首都圏地震、朝の交通網に混乱 「いつ駅に入れるのか」
7日夜に発生した千葉県北西部を震源とする地震は、都市部の交通網を直撃した。各地の駅ではタクシー待ちの行列ができ、帰宅を諦めて周辺で夜を明かした人も。8日朝も一部で運休や遅延が続き、通勤客らがあふれた。東京23区で震度5強以上を観測したのは東日本大震災以来10年ぶり。大きな揺れは再び首都圏のインフラの脆弱性を浮き彫りにした。

JR川口駅(埼玉県川口市)では8日朝、周辺のロータリーや歩道橋にまで人があふれかえった。JR東日本によると、京浜東北線などの遅れによりホームに人が滞留し、断続的に入場規制をしたという。
「こんな状況は経験したことがない。いつになったら駅に入れるのか」。午前9時半すぎ、東京都内のメーカーに勤める同市の20代の女性会社員は困惑した様子で語った。1時間以上、列に並んでいるが「50メートルくらいしか進んでいない」とこぼす。
自宅ではリアルタイムの運行情報が得られず、駅に着いて初めて入場規制を知った。「行列の後ろの方には駅員のアナウンスも聞こえない。もっと情報発信の仕方を考えてほしい」と苦言を呈した。

急停車の際に車両の脱輪がおきた日暮里・舎人ライナー。舎人公園駅(東京・足立)近くでは8日朝、傾いた車体がそのままの状態で残されていた。同駅の入り口にはシャッターが下ろされ、入り口前で引き返す通勤客らの姿もみられた。
足立区の20代の男性会社員は「出社時間には間に合いそうにない。どうしたらいいのか」とため息をつき、2キロほど離れた別の駅に足早に向かった。同駅から日暮里方面に向かうバス停には午前7時半ごろ、20人ほどが並んでいた。

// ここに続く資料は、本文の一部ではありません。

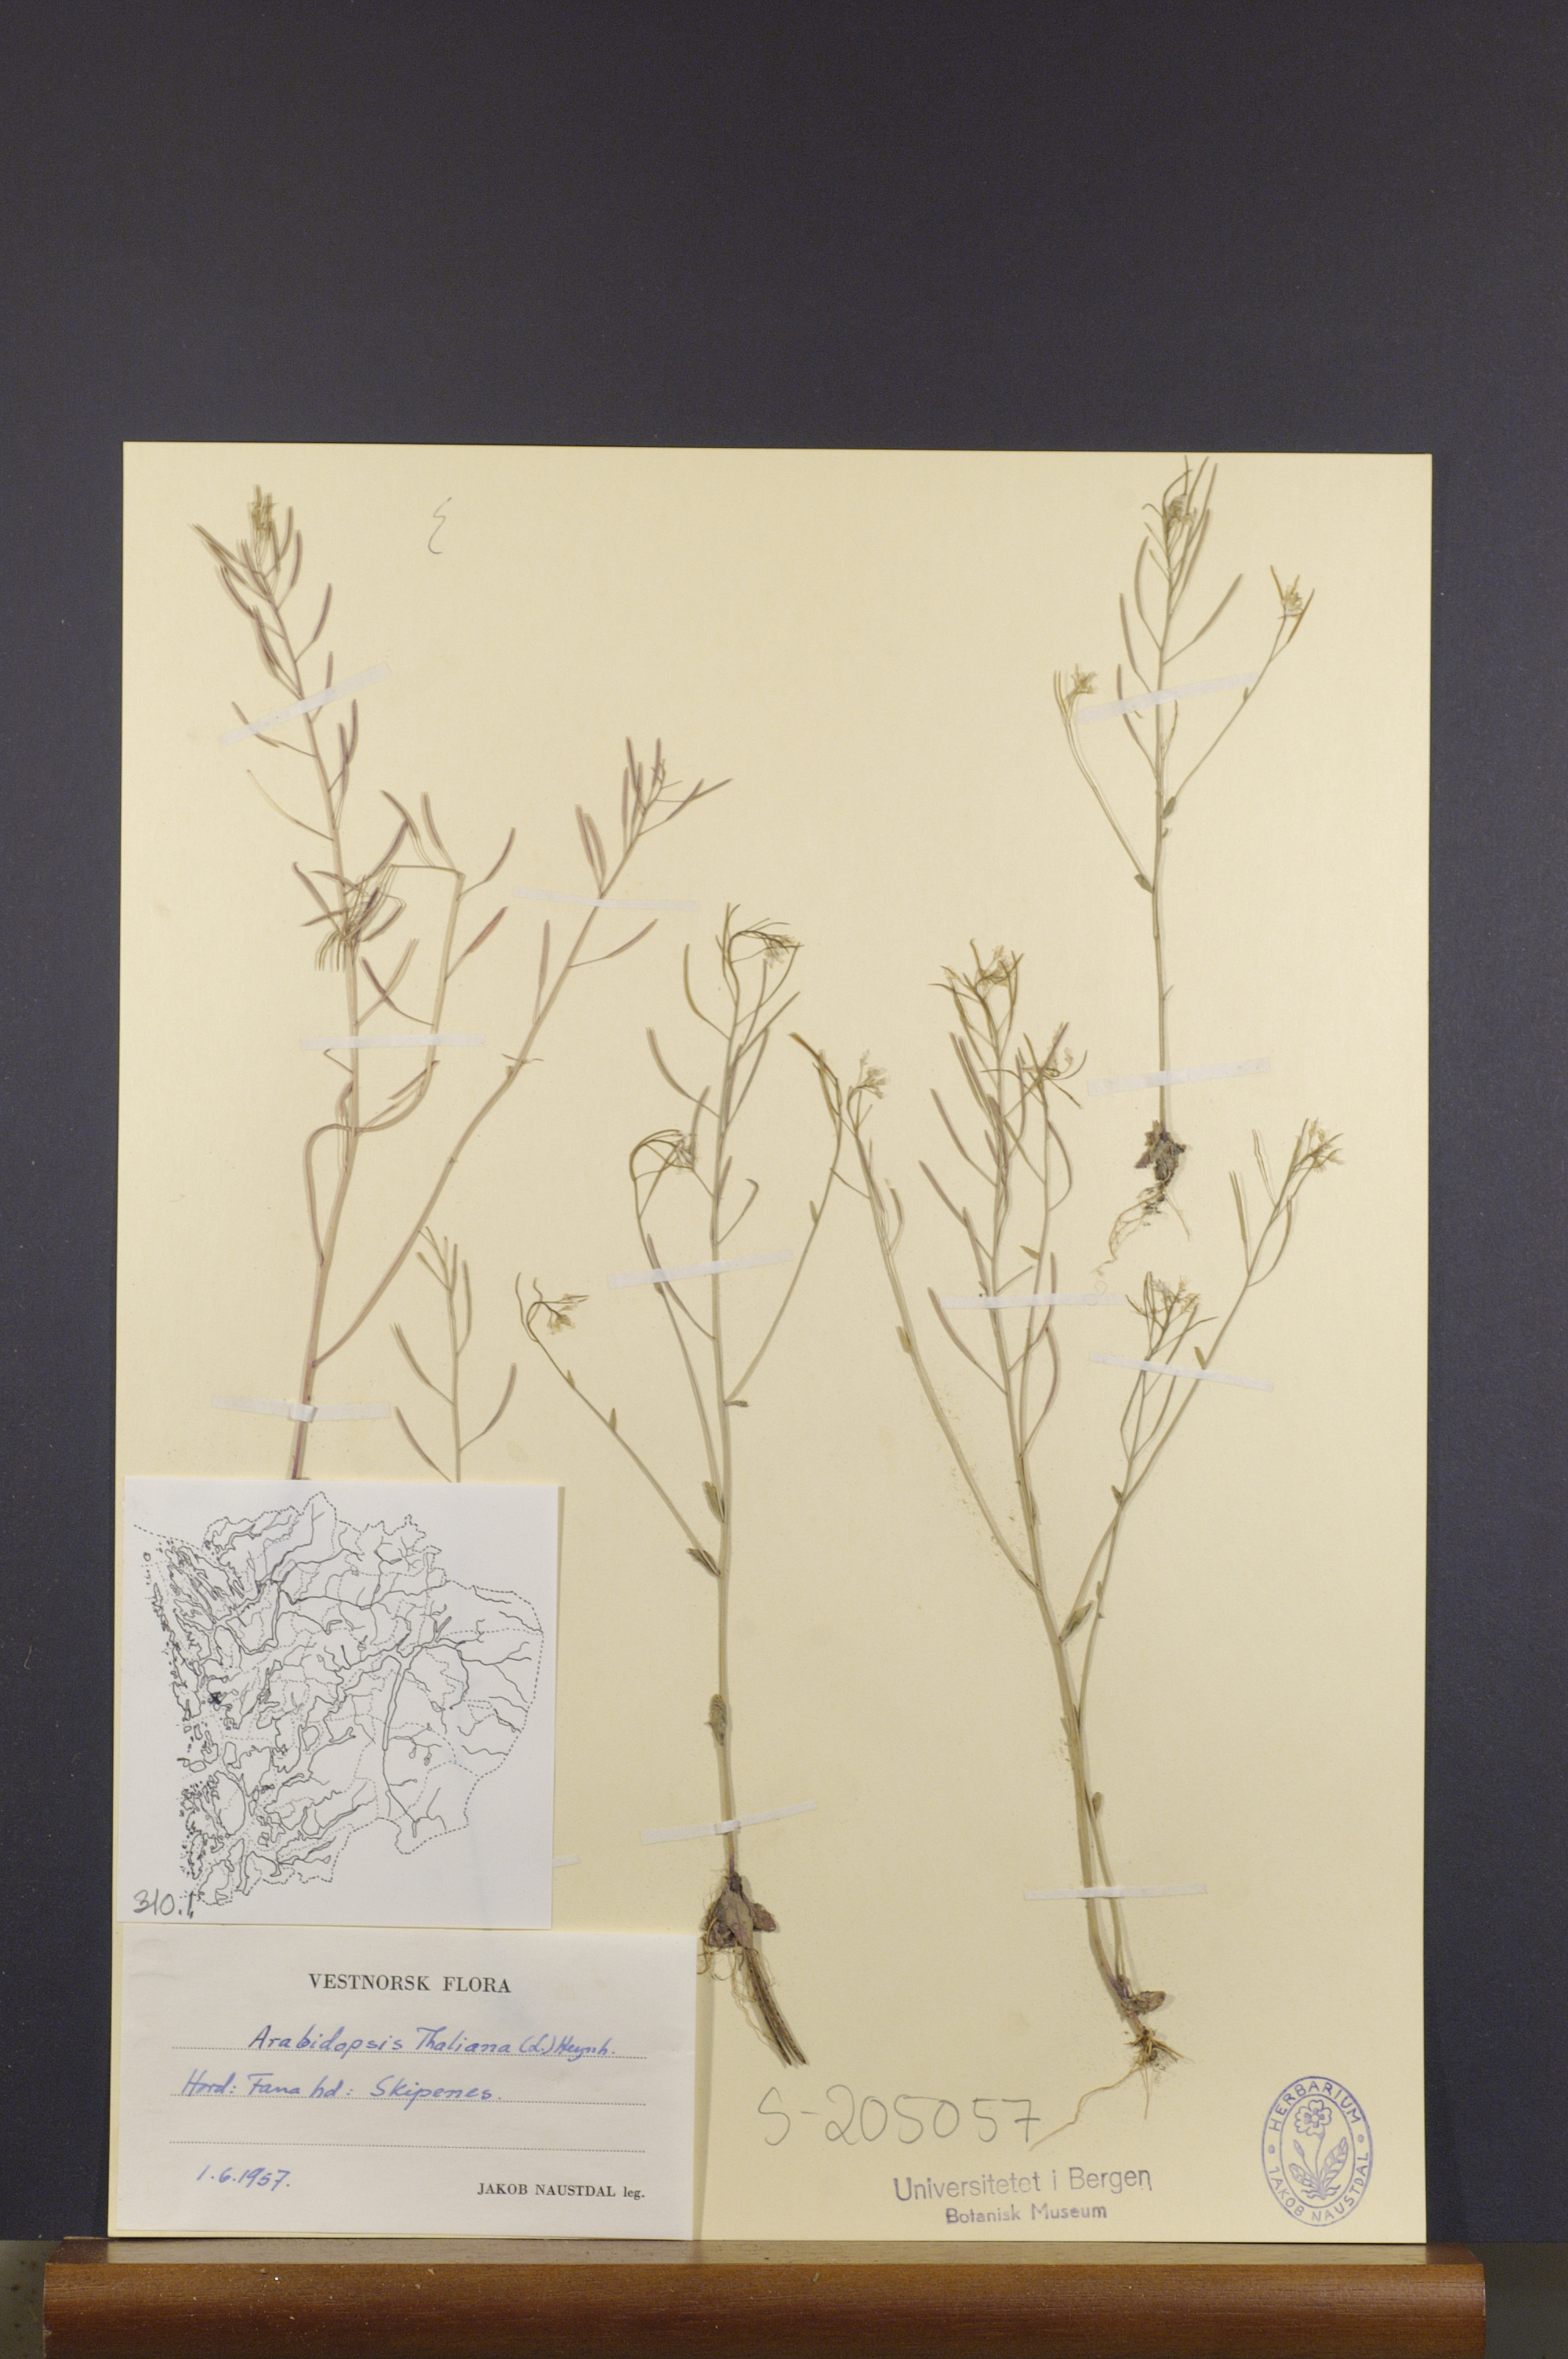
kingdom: Plantae
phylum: Tracheophyta
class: Magnoliopsida
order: Brassicales
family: Brassicaceae
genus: Arabidopsis
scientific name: Arabidopsis thaliana
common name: Thale cress
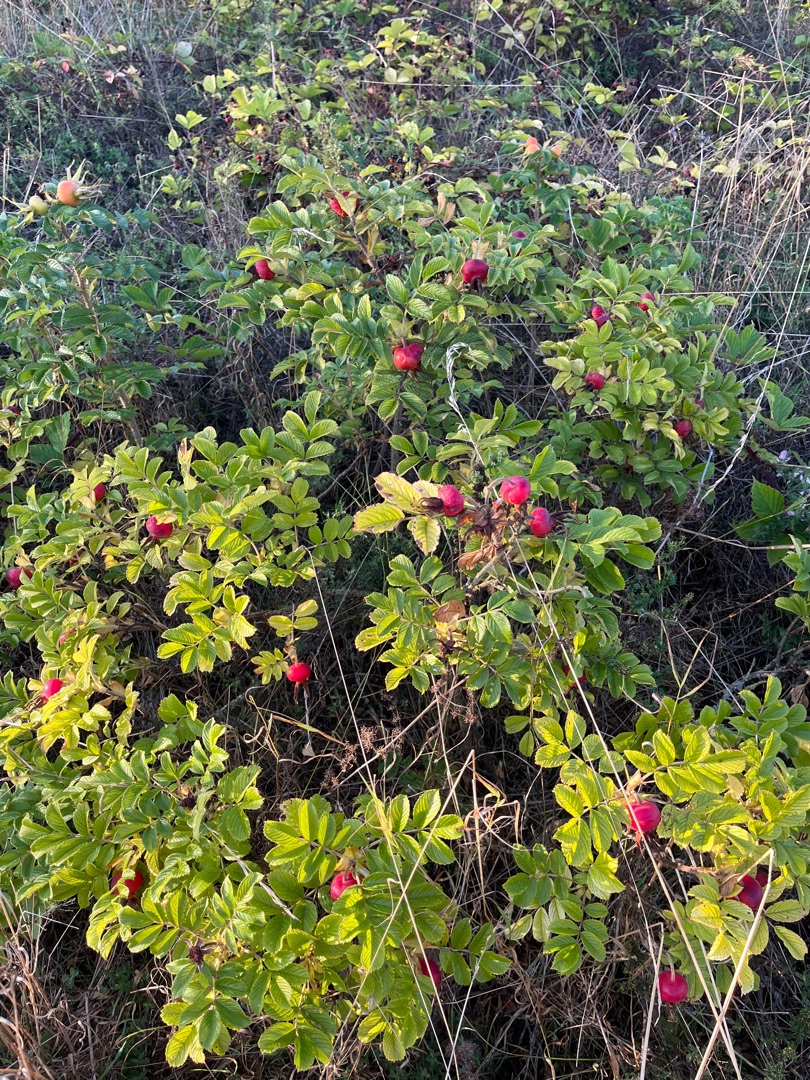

千葉県松戸市の20代の男性会社員は、東京都千代田区内の会社で一晩を明かし、午前7時ごろ、ようやくの帰宅の途についた。「電車が止まっていて途方に暮れた。ひとまず家族の無事は確認できていたので、会社に戻ることにした」
男性は地震直後の7日午後11時ごろ、仕事を終えて東京メトロ千代田線に乗ったが、北千住駅(東京・足立)で足止めされた。再び会社に戻り、仮眠室で20人以上と一緒に過ごしたという。「タクシーで帰るにも遠すぎて難しかった。早く家でゆっくり休みたい」と疲れた様子だった。
一時停電が発生したJR品川駅(東京・港)。8日午前1時すぎ、タクシー乗り場では80人以上が列をつくっていた。
横浜市の勤務先からの帰宅途中の電車内で地震にあった東京都練馬区の30代の女性会社員は「やっとのことで駅に着いたら停電しているし、構内は満員電車のようだった」とため息。タクシーで帰ると決めたものの「1時間近く待たされた上、お金も1万円以上かかる。ふんだりけったり」と話した。
港区によると、同駅にとどまっている人が多かったことから、午前3時半ごろに周辺の公共施設を一時滞在用に開放し、7人を受け入れた。午前6時前には全員が帰宅したため、閉鎖した。